Под конец приезжий спрашивает, часто ли устраивают в городе балы, в чьем доме можно провести вечер за вистом, каких вкусов губернаторша и есть ли у нее дочка.
Хозяин может заключить: молодой человек не замкнется в научных изысканиях, а разовьет разностороннюю деятельность.
Что ж, тем лучше! С такими постояльцами можно ладить. У них водятся деньжишки, и они не торгуются из-за каждого гривенника, как бескопеечные прощелыги-дворянчики или прижимистые сибирские купцы.
Внушало доверие (а также некоторую робость) и то, что приезжий со значительным видом извлек из чемодана и разложил на столе разные неведомые хозяину «Амура» научные инструменты: трубы, колеса с делениями, прямые и изогнутые палки, блестевшие стеклом, металлом и глянцевой краской.
Хозяина распирало любопытство, но он побоялся спросить, что это за штуки, и когда постоялец закончил с ним разговор, на цыпочках удалился из комнаты.
Через час, вымытый, выглаженный, пахнущий столичными духами, респектабельный с головы до ног, приезжий уже наносил визиты в столице огромного края, простиравшегося от восточных склонов Урала до берегов Великого океана.
Наряду с прочими должностными лицами, как и было положено прибывшему в город чиновнику, Любавин нанес визит полицмейстеру.
В его гостиную он вошел легкой походкой светского человека. С чувством стиснул шершавую длань начальника иркутской полиции:
– Я рад, ваше высокоблагородие, приветствовать вас! Имея поручение от императорского географического общества на сбор научных сведений о Сибири, а преимущественно о Якутском крае, я к вам за помощью и советом.

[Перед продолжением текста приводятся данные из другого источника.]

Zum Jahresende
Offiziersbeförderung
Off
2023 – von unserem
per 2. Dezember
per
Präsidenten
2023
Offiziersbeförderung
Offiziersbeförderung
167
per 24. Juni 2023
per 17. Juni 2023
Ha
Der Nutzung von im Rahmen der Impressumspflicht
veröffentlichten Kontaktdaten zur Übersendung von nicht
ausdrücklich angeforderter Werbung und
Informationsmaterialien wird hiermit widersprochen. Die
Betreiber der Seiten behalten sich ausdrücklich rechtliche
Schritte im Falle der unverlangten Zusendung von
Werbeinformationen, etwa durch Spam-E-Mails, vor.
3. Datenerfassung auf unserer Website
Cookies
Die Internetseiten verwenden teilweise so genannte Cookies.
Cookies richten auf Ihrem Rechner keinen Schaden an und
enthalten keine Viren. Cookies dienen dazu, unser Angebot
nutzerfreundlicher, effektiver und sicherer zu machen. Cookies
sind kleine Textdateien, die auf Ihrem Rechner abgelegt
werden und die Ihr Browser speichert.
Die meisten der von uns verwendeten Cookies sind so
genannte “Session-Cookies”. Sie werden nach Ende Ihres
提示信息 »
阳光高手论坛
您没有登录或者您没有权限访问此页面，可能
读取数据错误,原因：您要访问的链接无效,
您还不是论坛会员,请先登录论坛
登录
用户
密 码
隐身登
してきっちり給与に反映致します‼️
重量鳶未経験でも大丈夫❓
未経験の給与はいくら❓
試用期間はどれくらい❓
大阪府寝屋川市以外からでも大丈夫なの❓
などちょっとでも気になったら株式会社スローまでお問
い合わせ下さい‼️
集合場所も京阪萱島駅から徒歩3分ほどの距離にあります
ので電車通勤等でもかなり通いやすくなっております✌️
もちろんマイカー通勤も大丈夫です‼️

– И правильно делаешь, голубчик, – иркутский полицмейстер Бориславский, мужчина средних лет, грузный и грозный, имел похвальную привычку говорить «ты» всем, кто был младше его по возрасту или чину, – и правильно делаешь! А то был тут летом член географического общества Шнельгенс… Не знаешь?
– Нет, – наморщил лоб Любавин, – не припомню. Я, собственно, зачислен недавно…
– Этакий паршивый немчишка! Я, говорит, статский советник! Мне, говорит, обеспечьте экипаж и охрану! А ты попроси, попроси… У меня тоже не что-нибудь, а чин полковника. Да-с! Попроси… Не люблю немчуру!
– Разделяю ваш взгляд. Нация с претензиями.
– Именно. Ну, я ему хвост прижал! Хотя он и статский. У нас порядки свои-с! Ты сам кто будешь?
– Член географического общества, надворный советник Николай Николаевич Любавин.
– Ну, добро, добро. Как у вас там в Петербурге погодка?
– Погода отменная. Зима!
– Да, брат, зима. Только у нас в Сибири мороз покрепче будет. А? Покрепче?
– Пожалуй.
– Пожалуй, – хохотнул полковник, – небось пока до Иркутска достиг, насквозь промерз?
– Не насквозь, но холод не люблю. Две вещи не люблю – холод и человеческие характеры, которые по-русски именуются «бабьи».
– Не любишь? – хохотал полковник. – А что любишь? Ну, мы тебя сейчас согреем! Эй!
Явился слуга.
– Заряди-ка нам, Иван, – подмигнул ему полковник, – да побыстрей! Так зачем, говоришь, к нам пожаловал?
– Собрать сведения о Сибири для составления генерального атласа.
– Добро, добро. Это мы тебе обеспечим. Шнельгенсу – кукиш, а тебе обеспечим. И лошадей, и людей – все, что потребуется. Долго намереваешься пробыть?
– Как пойдет работа.
– А ты не торопись.
– Нельзя. Атлас составляется по поручению государя императора и в спешном порядке.
– Ну когда так, то, конечно…
– Но до начала экспедиции, пока подготовлю инструменты и прочее, думаю, в Иркутске задержусь…
– Добро, добро.
Слуга расставил на маленьком столике водку, закуску, граненые стаканчики. Полковник налил, чокнулся. Любавин вежливо: «За ваше здоровье» – и они выпили.
На втором стакане в гостиную впорхнула молодящаяся сорокалетняя дама в утреннем туалете: «Ах! А я думаю, кто это у тебя!» – жеманно протянула Любавину полную, с богатыми кольцами руку. Столичный географ и тут не сплоховал: поцеловал мягкую ручку полицмейстерши, придвинул ей стул и ловко повернул разговор на предметы, могущие заинтересовать даму.
Полицмейстерша слушала как завороженная.
Когда Любавин, окончив визит, раскланялся, решительно заявила мужу: он непременно, непременно должен пригласить молодого человека на субботний вечер.
Полицмейстер не перечил. Ему, если можно было судить по выражению его усатого лица, тоже понравился столичный чиновник.